(Page images and extracted text)
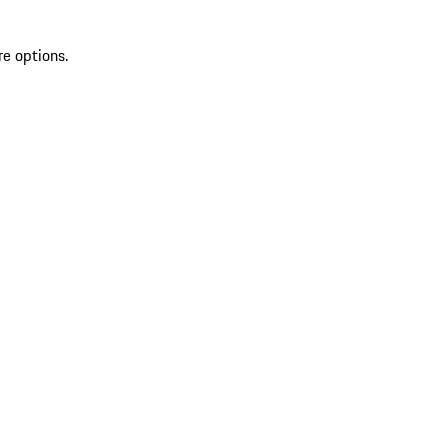
re options.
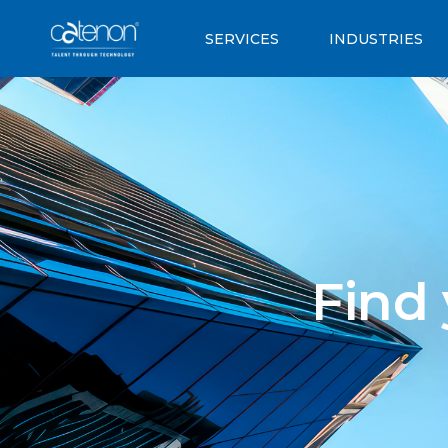
SERVICES
INDUSTRIES
Find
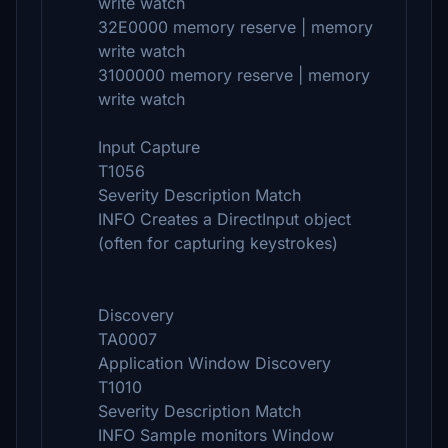
write watch
32E0000 memory reserve | memory
write watch
3100000 memory reserve | memory
write watch
Input Capture
T1056
Severity Description Match
INFO Creates a DirectInput object
(often for capturing keystrokes)
Discovery
TA0007
Application Window Discovery
T1010
Severity Description Match
INFO Sample monitors Window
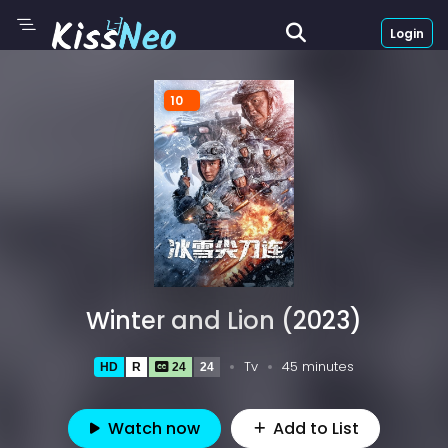
Login
10
Winter and Lion (2023)
Tv
45 minutes
HD
R
24
24
Watch now
Add to List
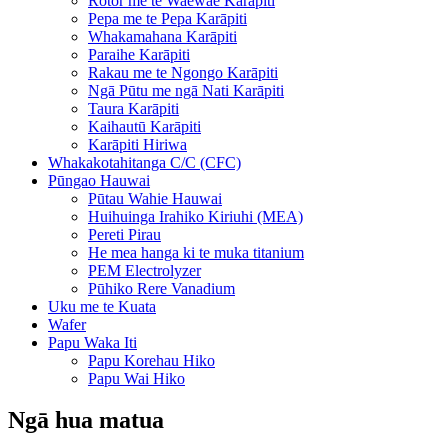
Rotor me te Waewae Karāpiti
Pepa me te Pepa Karāpiti
Whakamahana Karāpiti
Paraihe Karāpiti
Rakau me te Ngongo Karāpiti
Ngā Pūtu me ngā Nati Karāpiti
Taura Karāpiti
Kaihautū Karāpiti
Karāpiti Hiriwa
Whakakotahitanga C/C (CFC)
Pūngao Hauwai
Pūtau Wahie Hauwai
Huihuinga Irahiko Kiriuhi (MEA)
Pereti Pirau
He mea hanga ki te muka titanium
PEM Electrolyzer
Pūhiko Rere Vanadium
Uku me te Kuata
Wafer
Papu Waka Iti
Papu Korehau Hiko
Papu Wai Hiko
Ngā hua matua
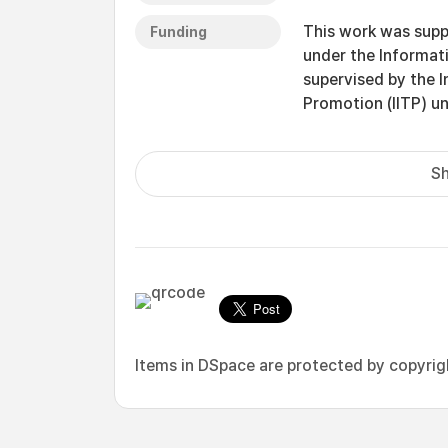
This work was supp
Funding
under the Informat
supervised by the 
Promotion (IITP) 
Sh
Items in DSpace are protected by copyright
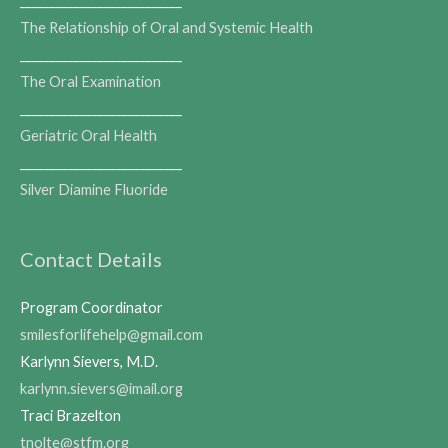
___________________________
The Relationship of Oral and Systemic Health
___________________________
The Oral Examination
___________________________
Geriatric Oral Health
___________________________
Silver Diamine Fluoride
Contact Details
Program Coordinator
smilesforlifehelp@gmail.com
Karlynn Sievers, M.D.
karlynn.sievers@imail.org
Traci Brazelton
tnolte@stfm.org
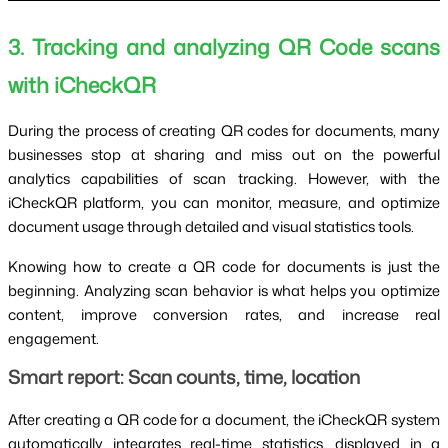
3. Tracking and analyzing QR Code scans
with iCheckQR
During the process of creating QR codes for documents, many
businesses stop at sharing and miss out on the powerful
analytics capabilities of scan tracking. However, with the
iCheckQR platform, you can monitor, measure, and optimize
document usage through detailed and visual statistics tools.
Knowing how to create a QR code for documents is just the
beginning. Analyzing scan behavior is what helps you optimize
content, improve conversion rates, and increase real
engagement.
Smart report: Scan counts, time, location
After creating a QR code for a document, the iCheckQR system
automatically integrates real-time statistics, displayed in a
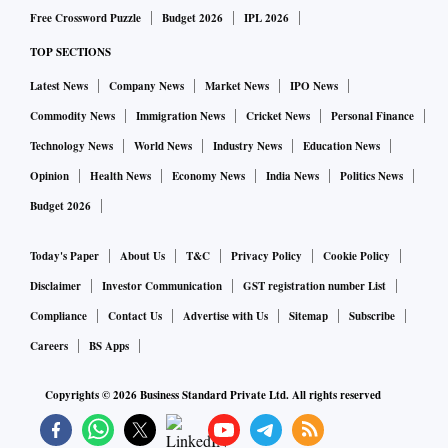
infrastructure has the potential to become a critical building
Free Crossword Puzzle
Budget 2026
IPL 2026
block for future AI systems.”
TOP SECTIONS
Pramaana said its research ecosystem includes
Latest News
Company News
Market News
IPO News
collaborations with academics from IIT Delhi, IIT Madras,
UC Berkeley and Stanford University’s Centaur Lab. Its tax
Commodity News
Immigration News
Cricket News
Personal Finance
formalisation efforts are advised by former US Internal
Technology News
World News
Industry News
Education News
Revenue Service Commissioner Danny Werfel and
Opinion
Health News
Economy News
India News
Politics News
supported by researchers from Yale Law School and
Budget 2026
Stanford.
The founding team combines expertise in formal methods
Today's Paper
About Us
T&C
Privacy Policy
Cookie Policy
and large-scale AI systems. Rajagopalan previously led
Disclaimer
Investor Communication
GST registration number List
Google Maps Moderation, while co-founder Krishnan
Compliance
Contact Us
Advertise with Us
Sitemap
Subscribe
Raghavan worked on Glean Assistant at enterprise search
Careers
BS Apps
company Glean. Sanjay Ganapathy, formerly a staff research
Copyrights ©
2026
Business Standard Private Ltd. All rights reserved
engineer at Google DeepMind, contributed to the Gemini
family of AI models. All three founders are alumni of IIT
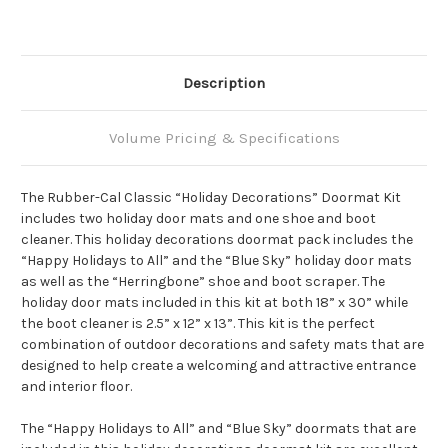
Description
Volume Pricing & Specifications
The Rubber-Cal Classic “Holiday Decorations” Doormat Kit
includes two holiday door mats and one shoe and boot
cleaner. This holiday decorations doormat pack includes the
“Happy Holidays to All” and the “Blue Sky” holiday door mats
as well as the “Herringbone” shoe and boot scraper. The
holiday door mats included in this kit at both 18” x 30” while
the boot cleaner is 2.5” x 12” x 13”. This kit is the perfect
combination of outdoor decorations and safety mats that are
designed to help create a welcoming and attractive entrance
and interior floor.
The “Happy Holidays to All” and “Blue Sky” doormats that are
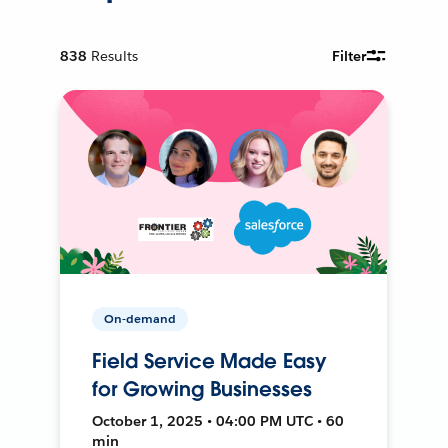
838
Results
Filter
On-demand
Field Service Made Easy
for Growing Businesses
October 1, 2025 • 04:00 PM UTC • 60
min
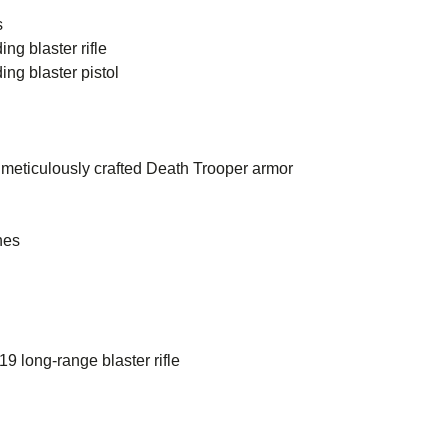
s
ng blaster rifle
ng blaster pistol
meticulously crafted Death Trooper armor
hes
 long-range blaster rifle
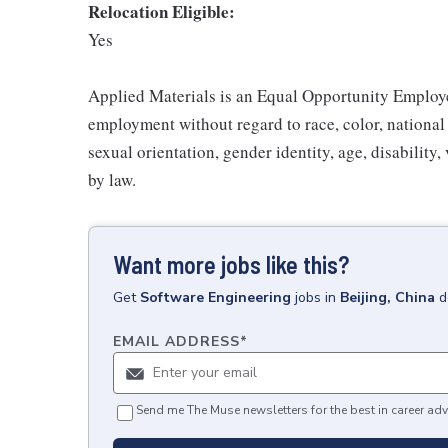
Relocation Eligible:
Yes
Applied Materials is an Equal Opportunity Employer
employment without regard to race, color, national o
sexual orientation, gender identity, age, disability,
by law.
Want more jobs like this?
Get
Software Engineering
jobs
in
Beijing, China
d
EMAIL ADDRESS
*
Send me The Muse newsletters for the best in career adv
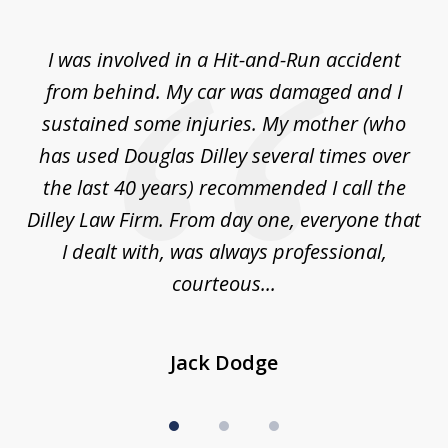
1
of
ly
I was involved in a Hit-and-Run accident
T
3
from behind. My car was damaged and I
ea
ne.
sustained some injuries. My mother (who
a
and
has used Douglas Dilley several times over
ng
the last 40 years) recommended I call the
law
Dilley Law Firm. From day one, everyone that
...
I dealt with, was always professional,
courteous...
Jack Dodge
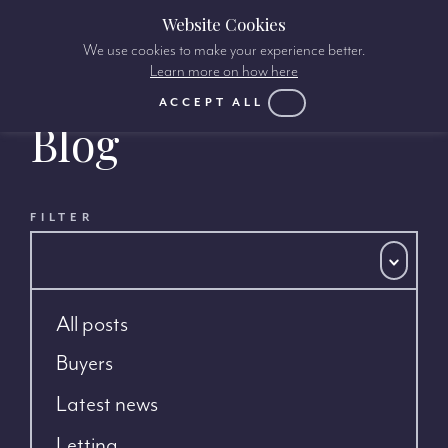
Website Cookies
We use cookies to make your experience better.
Learn more on how here
ACCEPT ALL
Blog
FILTER
All posts
Buyers
Latest news
Letting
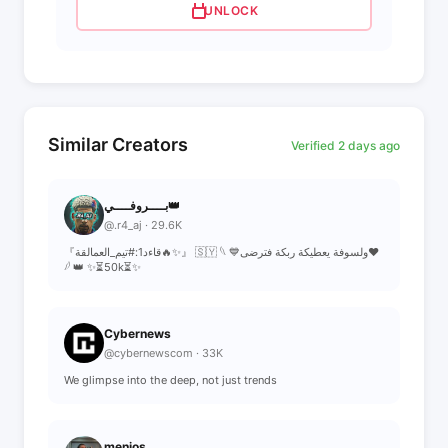
UNLOCK
Similar Creators
Verified 2 days ago
بــــروفــــي👑
@.r4_aj · 29.6K
『قاءد1:#تيم_العمالقة🔥✨』 🇸🇾 𓆩 💙ولسوفة يعطيكة ربكة فترضى❤
𓆪 👑 ✨⏳50k⏳✨
Cybernews
@cybernewscom · 33K
We glimpse into the deep, not just trends
menios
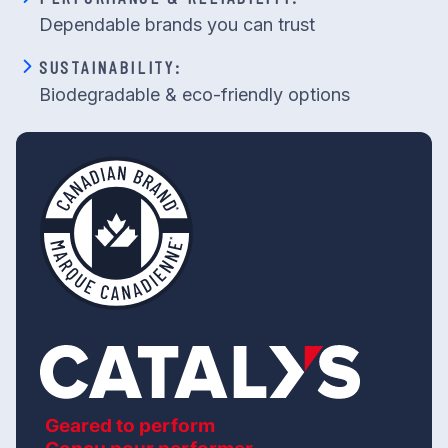
Dependable brands you can trust
SUSTAINABILITY:
Biodegradable & eco-friendly options
Geared to perform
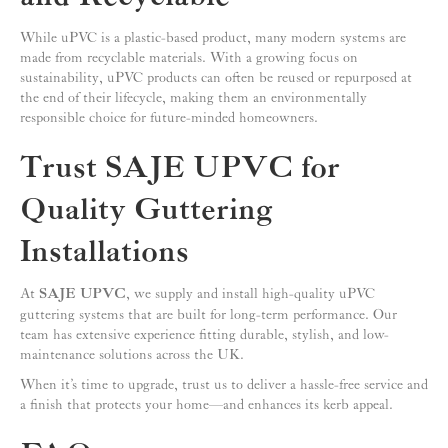
While uPVC is a plastic-based product, many modern systems are
made from recyclable materials. With a growing focus on
sustainability, uPVC products can often be reused or repurposed at
the end of their lifecycle, making them an environmentally
responsible choice for future-minded homeowners.
Trust SAJE UPVC for
Quality Guttering
Installations
At
SAJE UPVC
, we supply and install high-quality uPVC
guttering systems that are built for long-term performance. Our
team has extensive experience fitting durable, stylish, and low-
maintenance solutions across the UK.
When it’s time to upgrade, trust us to deliver a hassle-free service and
a finish that protects your home—and enhances its kerb appeal.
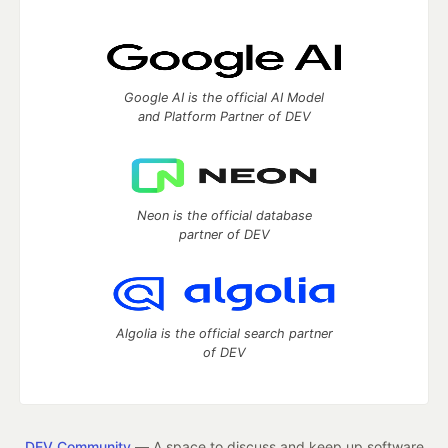
Google AI is the official AI Model
and Platform Partner of DEV
Neon is the official database
partner of DEV
Algolia is the official search partner
of DEV
DEV Community
— A space to discuss and keep up software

Task to complete - In the entries above, find the line containing "Geriatric Oral Health" and the line containing "beginning. Analyzing scan"; give again exactly those two lines and every line between them, minus the pictures.

Result for this exercise -
Geriatric Oral Health
___________________________
Silver Diamine Fluoride
Contact Details
Program Coordinator
smilesforlifehelp@gmail.com
Karlynn Sievers, M.D.
karlynn.sievers@imail.org
Traci Brazelton
tnolte@stfm.org
3. Tracking and analyzing QR Code scans
with iCheckQR
During the process of creating QR codes for documents, many
businesses stop at sharing and miss out on the powerful
analytics capabilities of scan tracking. However, with the
iCheckQR platform, you can monitor, measure, and optimize
document usage through detailed and visual statistics tools.
Knowing how to create a QR code for documents is just the
beginning. Analyzing scan behavior is what helps you optimize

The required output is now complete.